Die Erstevangelisierung ist in allen Kulturen und zu allen Zeiten begleitet vom Blutzeugnis einiger Gläubiger. Manchmal sind es außergewöhnliche Situationen, die Blutzeugen hervorbringen. Heute ist das Martyrium oft auch die Folge einer konsequenten Haltung in einer alltäglichen Situation. Es ist Folge einer Entschiedenheit ohne Reserven. Sr. Veronika hat sich mit aller Entschiedenheit für die Menschen im Südsudan eingesetzt. Sie hat Kranken beigestanden und eine hochschwangere Frau in einer medizinisch komplizierten Situation in einer Ambulanz in ein benachbartes Krankenhaus gebracht, um das Leben der Frau und des Kindes zu retten.
Märtyrer haben immer eine Botschaft für Kirche und Menschheit. Wir wissen nicht, wie es sich genau zugetragen hat – warum Regierungssoldaten eine Ambulanz anhalten, schießen und eine Ärztin so verwunden, dass sie einige Tage später daran stirbt. Eines ist sicher: Es ist ein Unrecht und eine unsinnige Gewalt! Wer wird die Verantwortlichen zur Rechenschaft ziehen? Hat die Regierung ein Interesse, den Vorfall aufzuklären? Wir haben Zweifel. Sr. Veronikas Botschaft ist eindeutig und klar: Stoppt diese unsinnige Gewalt, die nicht nur an mir geschehen ist, sondern die tagaus tagein an Kindern, Frauen und Männern im Südsudan und in vielen anderen Teilen unserer Erde geschieht.
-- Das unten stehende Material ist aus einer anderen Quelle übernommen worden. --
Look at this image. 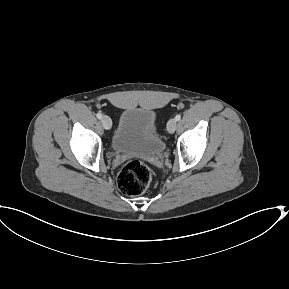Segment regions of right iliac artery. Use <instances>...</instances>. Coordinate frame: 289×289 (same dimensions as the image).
<instances>
[{
    "instance_id": "1",
    "label": "right iliac artery",
    "mask_w": 289,
    "mask_h": 289,
    "mask_svg": "<svg viewBox=\"0 0 289 289\" xmlns=\"http://www.w3.org/2000/svg\"><path fill=\"white\" fill-rule=\"evenodd\" d=\"M96 116H97L98 119H101V118H102V114H101L100 112H98V113L96 114Z\"/></svg>"
}]
</instances>
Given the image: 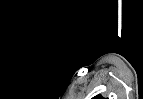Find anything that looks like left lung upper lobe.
<instances>
[{"mask_svg":"<svg viewBox=\"0 0 143 99\" xmlns=\"http://www.w3.org/2000/svg\"><path fill=\"white\" fill-rule=\"evenodd\" d=\"M92 99H106V98L102 97L101 95H97V96L93 97Z\"/></svg>","mask_w":143,"mask_h":99,"instance_id":"1","label":"left lung upper lobe"}]
</instances>
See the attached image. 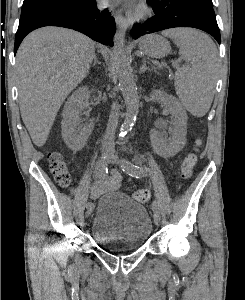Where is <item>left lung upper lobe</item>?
I'll use <instances>...</instances> for the list:
<instances>
[{"label": "left lung upper lobe", "mask_w": 245, "mask_h": 300, "mask_svg": "<svg viewBox=\"0 0 245 300\" xmlns=\"http://www.w3.org/2000/svg\"><path fill=\"white\" fill-rule=\"evenodd\" d=\"M195 1L204 3V4L209 5V6H213L212 0H195Z\"/></svg>", "instance_id": "1"}]
</instances>
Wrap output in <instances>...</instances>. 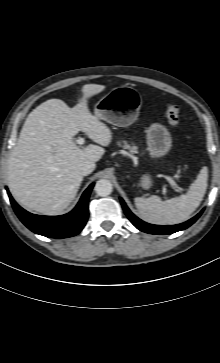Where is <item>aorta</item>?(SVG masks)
<instances>
[{"instance_id":"obj_1","label":"aorta","mask_w":220,"mask_h":363,"mask_svg":"<svg viewBox=\"0 0 220 363\" xmlns=\"http://www.w3.org/2000/svg\"><path fill=\"white\" fill-rule=\"evenodd\" d=\"M112 183L108 179H100L96 182L94 190L97 195L106 197L112 192Z\"/></svg>"}]
</instances>
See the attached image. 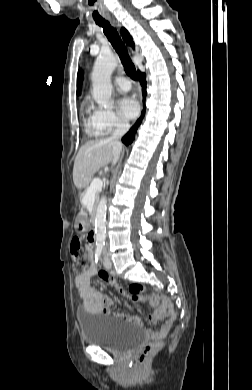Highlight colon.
Returning a JSON list of instances; mask_svg holds the SVG:
<instances>
[{"mask_svg":"<svg viewBox=\"0 0 252 390\" xmlns=\"http://www.w3.org/2000/svg\"><path fill=\"white\" fill-rule=\"evenodd\" d=\"M90 241V235L88 234ZM70 252L73 262V270L76 273L86 271L92 265V253L87 246H84L81 239L74 237L70 243ZM106 274V273H105ZM122 290V288H120ZM144 291V287L140 284L133 283L129 286L128 295H137ZM160 347L159 342L147 344L139 353L140 362H146L152 354Z\"/></svg>","mask_w":252,"mask_h":390,"instance_id":"obj_1","label":"colon"}]
</instances>
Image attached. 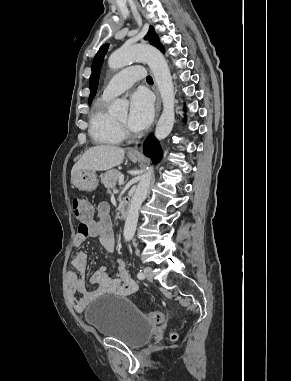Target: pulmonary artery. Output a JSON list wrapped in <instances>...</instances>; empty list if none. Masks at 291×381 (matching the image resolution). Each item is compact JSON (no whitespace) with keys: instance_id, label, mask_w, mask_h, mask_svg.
Segmentation results:
<instances>
[{"instance_id":"obj_1","label":"pulmonary artery","mask_w":291,"mask_h":381,"mask_svg":"<svg viewBox=\"0 0 291 381\" xmlns=\"http://www.w3.org/2000/svg\"><path fill=\"white\" fill-rule=\"evenodd\" d=\"M144 68L135 65L125 68L113 76L103 89L102 96L113 98L129 89L136 81L144 77Z\"/></svg>"}]
</instances>
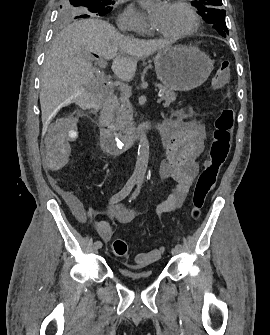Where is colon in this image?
I'll return each mask as SVG.
<instances>
[{
    "mask_svg": "<svg viewBox=\"0 0 270 335\" xmlns=\"http://www.w3.org/2000/svg\"><path fill=\"white\" fill-rule=\"evenodd\" d=\"M231 61H222L212 80V88L215 91L221 90L230 80ZM235 110L232 107H224L216 116L214 121L213 142L208 156V162L198 175L196 185L192 194V206L190 217L193 221L201 218L202 209L206 198L214 188L221 166L226 162L231 149L232 134L234 125ZM114 254L119 258H126L128 245L124 239H114L112 243ZM163 254L161 247L135 256L133 262L136 266H146L157 261Z\"/></svg>",
    "mask_w": 270,
    "mask_h": 335,
    "instance_id": "1",
    "label": "colon"
}]
</instances>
Papst Franziskus bezeichnet in einem Gebet für verfolgte Christen die christlichen Opfer von Terror und Vertreibung als „Märtyrer von heute“. Er ruft die Welt auf, nicht schweigend zuzusehen oder gar wegzusehen.
„Wie viele Stephanus gibt es in diesen Tagen in der Welt! Denken wir an unsere an einem libyschen Strand niedergemetzelten Brüder, denken wir an den Jungen, der (in Pakistan, Anm. d. Red.) angezündet wurde, weil er Christ war, und denken wir an die Migranten, die von anderen auf hoher See ins Meer geworfen wurden, weil sie Christen waren! Denken wir an die vielen anderen Menschen, die wir nicht kennen und die in Gefängnissen leiden, weil sie Christen sind! Unsere Kirche ist heute eine Kirche der Märtyrer: Diese Menschen leiden und geben ihr Leben, und wir erhalten Gottes Segen durch ihr Zeugnis.“
Der Tod von Sr. Veronika und die Nachrichten aus dem Südsudan machen uns besorgt. Sr. Veronika ist nur eine von vielen. Kinder, Frauen und Männer leben in großer Unsicherheit und werden häufig Opfer von Gewalt. Menschen sind auf der Flucht. Viele müssen ihre Dörfer verlassen. Sie wandern von einem Ort zum anderen, leben zum Teil in unmenschlichen Bedingungen. 4,8 Millionen Menschen im Südsudan – das ist jeder zweite Einwohner – sind in den nächsten Monaten von einer akuten Hungersnot bedroht. Aufgrund der unsicheren Situation haben viele Hilfsorganisationen das Land verlassen.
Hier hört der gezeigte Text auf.